Дети в Москве были бледнее, их было меньше, они не настолько бросались в глаза. Они как бы «не считались» — была Лиля, и была Ленка, и больше никого. А тут, среди постоянно мелькающих колясок, маленьких кепок, босоножек с бусинами на пряжках, ведерок с совками для копания в песке, маленьких бутылок, засунутых в специальный карман на рюкзачке размером с апельсин, среди беззубых улыбок и всюду теряемых сосок, среди шума и гама, в котором преобладали звонкие голоса — Ленка просто не могла бы родиться, как не могла она родиться, скажем, на Марсе. А раз тут не было Ленки, значит, не было и Лили. Женщина, которая сидит на красивом балконе и натирает руки влажным кремом, появилась из ниоткуда и уйдет в никуда. У нее нет ничего за спиной, она одна, и ей всюду рады.

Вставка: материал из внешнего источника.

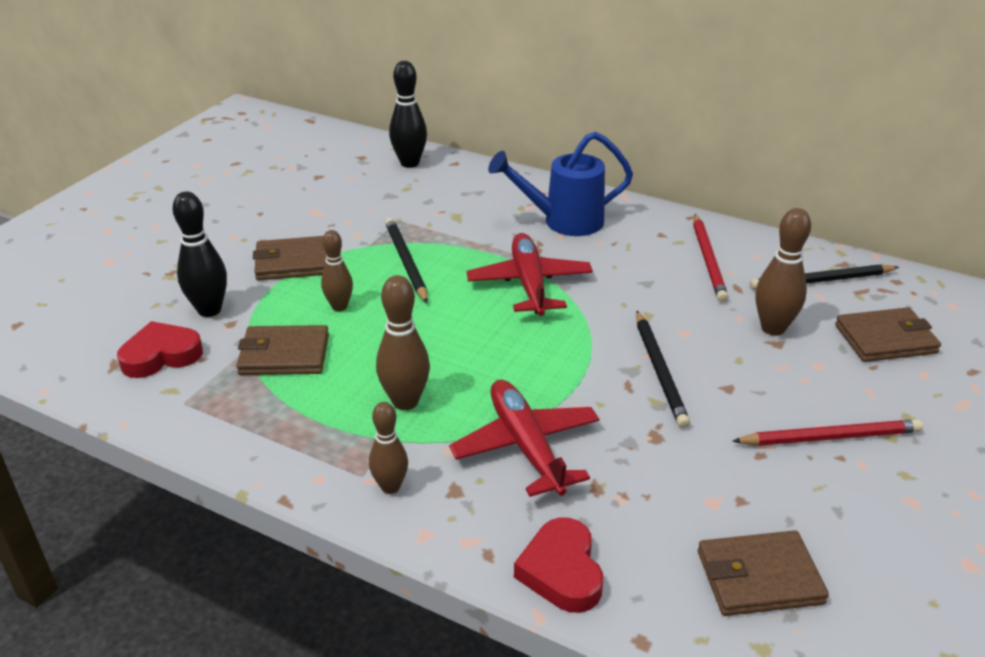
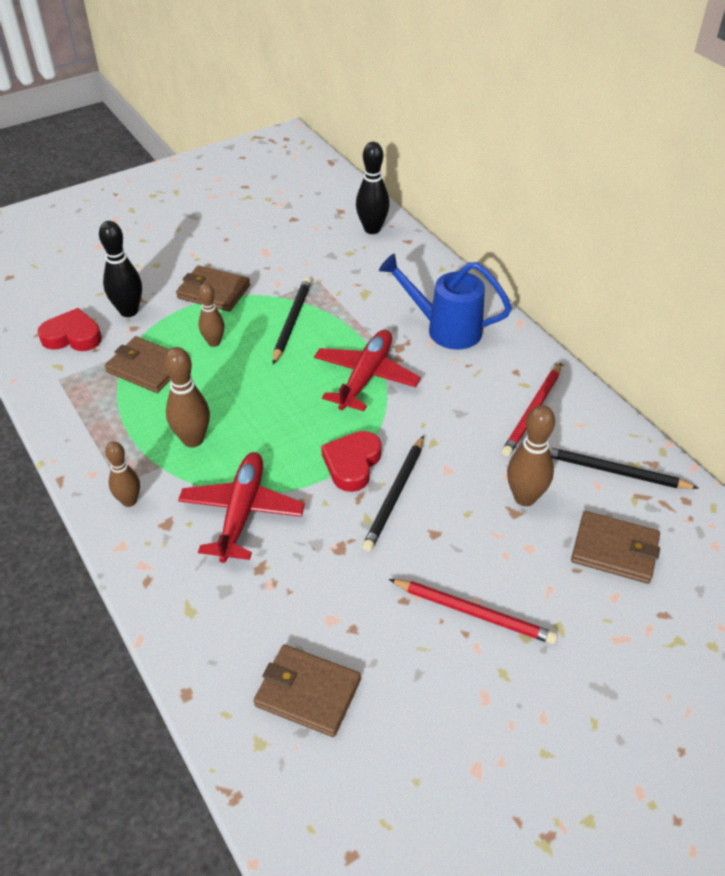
camera: 30 degrees right, 10 degrees up
red heart [514,517,603,613] -> red heart moved to [321,431,381,492]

Бесконечные Машкины друзья — по работе, по институту, по дому, какие-то близкие подруги по супермаркету и дальние родственники по больничной кассе — все они радовались Лиле, расспрашивали, как ей понравился Израиль, звали в гости, принимали у себя, накрывали на стол и непрерывно улыбались. Ей приходилось улыбаться им в ответ, и в первые дни она даже уставала от этих бесконечных улыбок. Потом привыкла.
Дома Лиля почти не улыбалась, потому что улыбаться не умела Ленка. Ленка умела только смеяться — низким, басистым смехом, похожим на плач. Трудно было сказать заранее, что может ее рассмешить. Иногда это была пестрая уличная кошка, нервно бежавшая вдоль дороги, иногда — связка неожиданно ярких цветов, мимо которых они шли в магазине, иногда еще что-нибудь. Могла рассмеяться яблоку или груше. Лиля пыталась вызнать — что смешного конкретно в этой груше, в этом фрукте, почему ты смеешься? Но ответа не получала.
А когда Ленка радовалась чему-то, она сморщивала лицо и говорила: «Любу». «Любу!» означало «люблю». Этому Лиля её научила, бесконечными повторениями — я тебя люблю, я люблю тебя. «Любу!» — соглашалась Ленка и постепенно стала говорить «любу» про все, что ей нравилось. Про колыбельную, про море, про ветки вербы, которые Лиля весной приносила домой. «Под кроваткой Янкеле беленькая козочка», — пела Лиля и перечисляла, что именно козочка принесет Ленке: вербу, море, цветов, фартук с котенком, новую куклу, вкусный завтрак, который ты любишь. Ленка стучала ногой по полу и с каждым ударом кивала: «Любу! Любу! Любу!».
Машкина подруга Лиля оказалась невысокой женщиной со светлыми волосами. Все в ней было неброским и светлым — бледная блузка, узкий сарафан, туфли телесного цвета с какой-то подчеркнуто чистой подошвой, будто Лиля совсем не ходила по земле. При этом вся Лиля была чем-то еле заметно украшена: тонкая вышивка по вороту и манжетам, тонкое, почти паутинное серебряное колечко, бусы из мелкого бисера, прозрачного, как вода. Говорила Лиля негромко, больше молчала. О ней хотелось заботиться, как о ребенке.